Robert Bradshaw, 11.03.2011 19:33:
On Fri, Mar 11, 2011 at 9:36 AM, Stefan Behnel<stefan...@behnel.de>  wrote:
Stefan Behnel, 11.03.2011 15:08:

Vitja Makarov, 11.03.2011 15:04:

2011/3/11 Stefan Behnel:

Personally, I think it would be nice to keep up Python's semantics, but
when
I implemented this I broke quite some code in Sage (you may have noticed
that the sage-build project in Hudson has been red for a while). There
are
things in C and especially in C++ that cannot be easily copied into a
temporary variable in order to make sure they are evaluated before the
following arguments.

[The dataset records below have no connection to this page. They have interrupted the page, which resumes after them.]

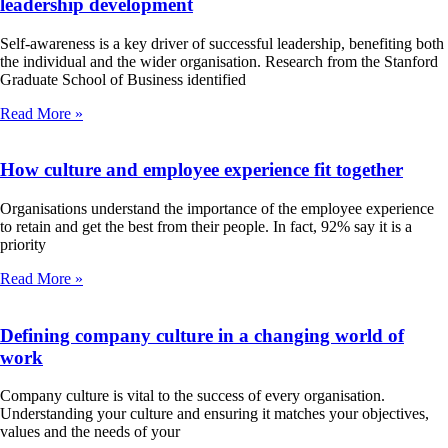
leadership development
Self-awareness is a key driver of successful leadership, benefiting both
the individual and the wider organisation. Research from the Stanford
Graduate School of Business identified
Read More »
How culture and employee experience fit together
Organisations understand the importance of the employee experience
to retain and get the best from their people. In fact, 92% say it is a
priority
Read More »
Defining company culture in a changing world of
work
Company culture is vital to the success of every organisation.
Understanding your culture and ensuring it matches your objectives,
values and the needs of your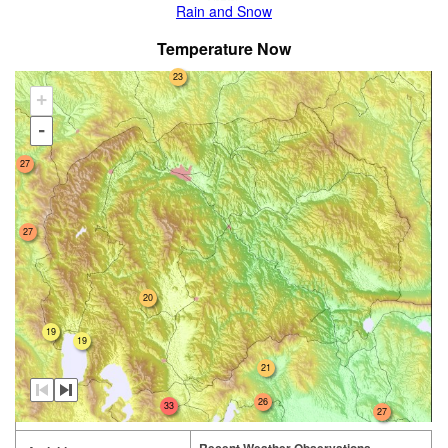
Rain and Snow
Temperature Now
23
+
-
27
27
20
19
19
21
26
33
27
Recent Weather Observations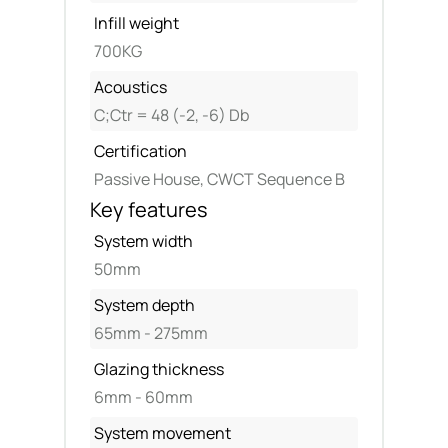
Infill weight
700KG
Acoustics
C;Ctr = 48 (-2, -6) Db
Certification
Passive House, CWCT Sequence B
Key features
System width
50mm
System depth
65mm - 275mm
Glazing thickness
6mm - 60mm
System movement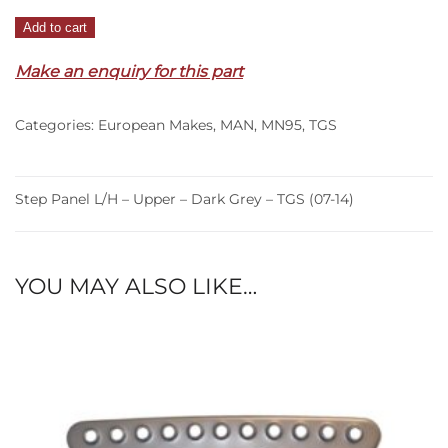
Step
Add to cart
Panel
Make an enquiry for this part
L/H
–
Upper
Categories:
European Makes
,
MAN
,
MN95
,
TGS
–
Dark
Grey
Step Panel L/H – Upper – Dark Grey – TGS (07-14)
–
TGS
(07-
YOU MAY ALSO LIKE…
14)
quantity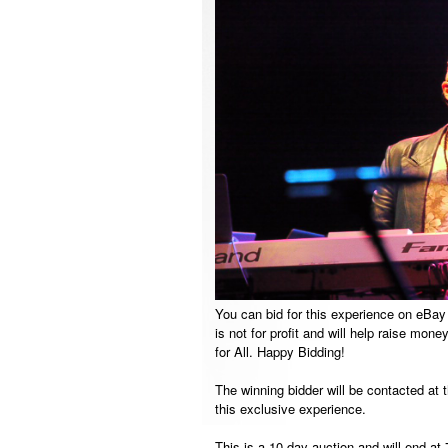
You can bid for this experience on eBay
is not for profit and will help raise mon
for All. Happy Bidding!
The winning bidder will be contacted at 
this exclusive experience.
This is a 10-day auction and will end a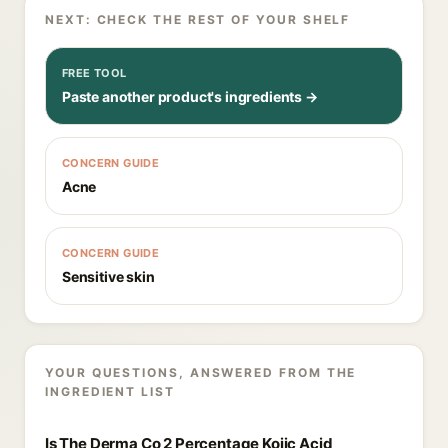
NEXT: CHECK THE REST OF YOUR SHELF
FREE TOOL
Paste another product's ingredients →
CONCERN GUIDE
Acne
CONCERN GUIDE
Sensitive skin
YOUR QUESTIONS, ANSWERED FROM THE
INGREDIENT LIST
Is The Derma Co 2 Percentage Kojic Acid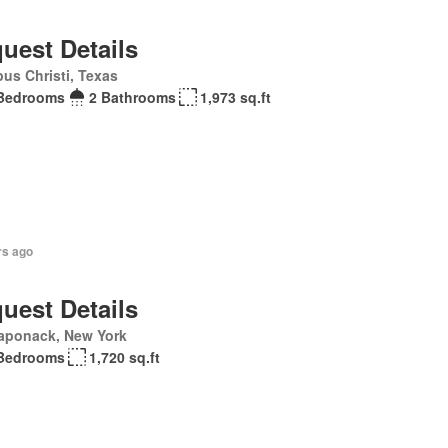
uest Details
us Christi, Texas
Bedrooms
2 Bathrooms
1,973 sq.ft
rs ago
uest Details
aponack, New York
Bedrooms
1,720 sq.ft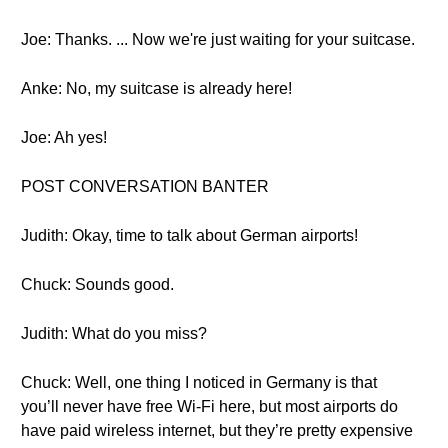
Joe: Thanks. ... Now we're just waiting for your suitcase.
Anke: No, my suitcase is already here!
Joe: Ah yes!
POST CONVERSATION BANTER
Judith: Okay, time to talk about German airports!
Chuck: Sounds good.
Judith: What do you miss?
Chuck: Well, one thing I noticed in Germany is that
you’ll never have free Wi-Fi here, but most airports do
have paid wireless internet, but they’re pretty expensive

This is not a problem for Python function calls
where
all arguments end up being copied (and often converted) anyway. It is a
problem for C function calls, though.

f(g(a), a.x, h(a))

Why could not this be translated into:

tmp1 = g(a)
tmp2 = a.x
tmp3 = h(a)

f(tmp1, tmp2, tmp3)

See above.

To be a little clearer here, it's a problem in C for example with struct
values. Copying them by value into a temp variable can be expensive,
potentially twice as expensive as simply passing them into the function
normally.

Yep, and some types (e.g. array types) can't be assigned to at all.
FWIW, the issues with Sage is that many libraries use the "stack
allocated, pass-by-reference" trick

     typedef foo_struct foo_t[1]

but we have declared them to be of type "void*" because we don't care
about or want to muck with the internals. Cleaning this up is
something we should do, but is taking a while, and aside from that it
makes Cython even more dependent on correct type declarations (and
backwards incompatible in this regard). Sage is a great test for the
buildbot, so keeping it red for so long is not a good thing either.

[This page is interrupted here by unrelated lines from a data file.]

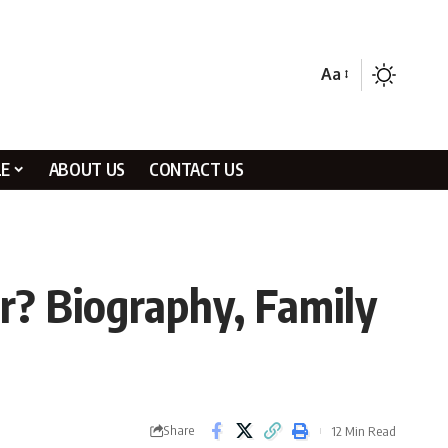
Aa
LE
ABOUT US
CONTACT US
r? Biography, Family
Share
12 Min Read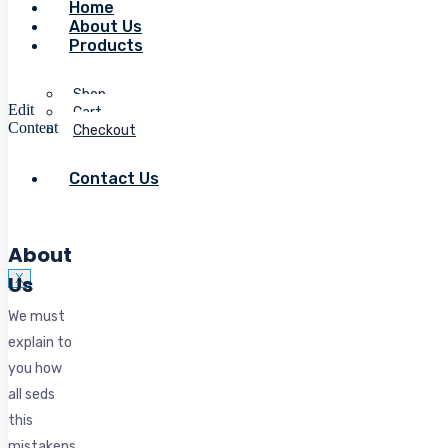
Home
About Us
Products
Shop
Edit
Cart
Content
Checkout
Contact Us
About
Us
X
We must
explain to
you how
all seds
this
mistakens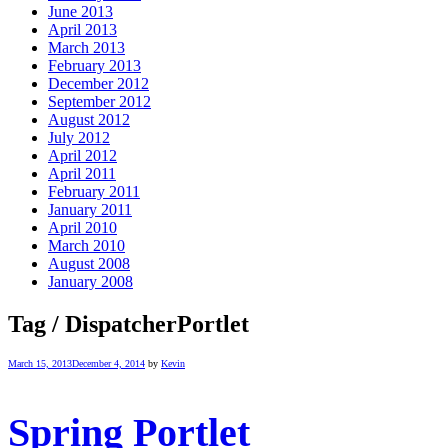
June 2013
April 2013
March 2013
February 2013
December 2012
September 2012
August 2012
July 2012
April 2012
April 2011
February 2011
January 2011
April 2010
March 2010
August 2008
January 2008
Tag / DispatcherPortlet
March 15, 2013
December 4, 2014
by
Kevin
Spring Portlet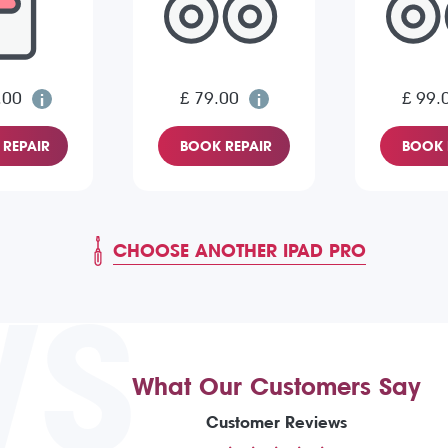
.00
£ 79.00
£ 99.
REPAIR
BOOK REPAIR
BOOK 
CHOOSE ANOTHER IPAD PRO
WS
What Our Customers Say
Customer Reviews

Not sure what kind of additional devilry C++ provides here, but I'd expect
that object values can exhibit bizarre behaviour when being assigned. Maybe
others can enlighten me here.

Yes, C++ allows overloading of the assignment operator, so assigning
may lead to arbitrary code (as well as probably an expensive copy, as
with structs, and structs in C++ are really just classes with a
different visibility).

I have no idea how many cases there actually are that we can't handle or
that may lead to a performance degradation when using temps, but the problem
is that they exist at all.

Note that this applies not just to function arguments, but a host of
other places, e.g. the order of evaluation of "f() + g()" in C is
unspecified. Fleshing this out completely will lead to a lot more
temps and verbose C code. And then we'd just cross our fingers that
the C compiler was able to optimize all these temps away (though still
possibly producing inferior code if it were able to switch order of
execution).

Whatever we do, we need a flag/directive. Perhaps there's a way to
guarantee correct ordering for all valid Python code

Plain Python code should never suffer from the original problem (with the obvious exception of cpdef functions), but I also see how type inference can affect this guarantee for the evaluation order in expressions.

I agree with Greg, though, that it has a code smell if (multiple) subexpressions in an expression have side-effects, especially when they are impacted by the evaluation order. That means that the average innocent future maintainer could break the code by manually rearranging the expression in a way that's perfectly valid mathematically, e.g. as a readability fix.


even in the
presence of (function and variable) type inference, but allow some
leeway for explicitly declared C functions.

I'm actually leaning towards not guaranteeing the order of execution if C doesn't do it either. If this is really required, it's easy to work around for users, but it's severely hard to fix for Cython in all cases, and the gain is truly small. After all, we'd only make it easier for users to write bad code.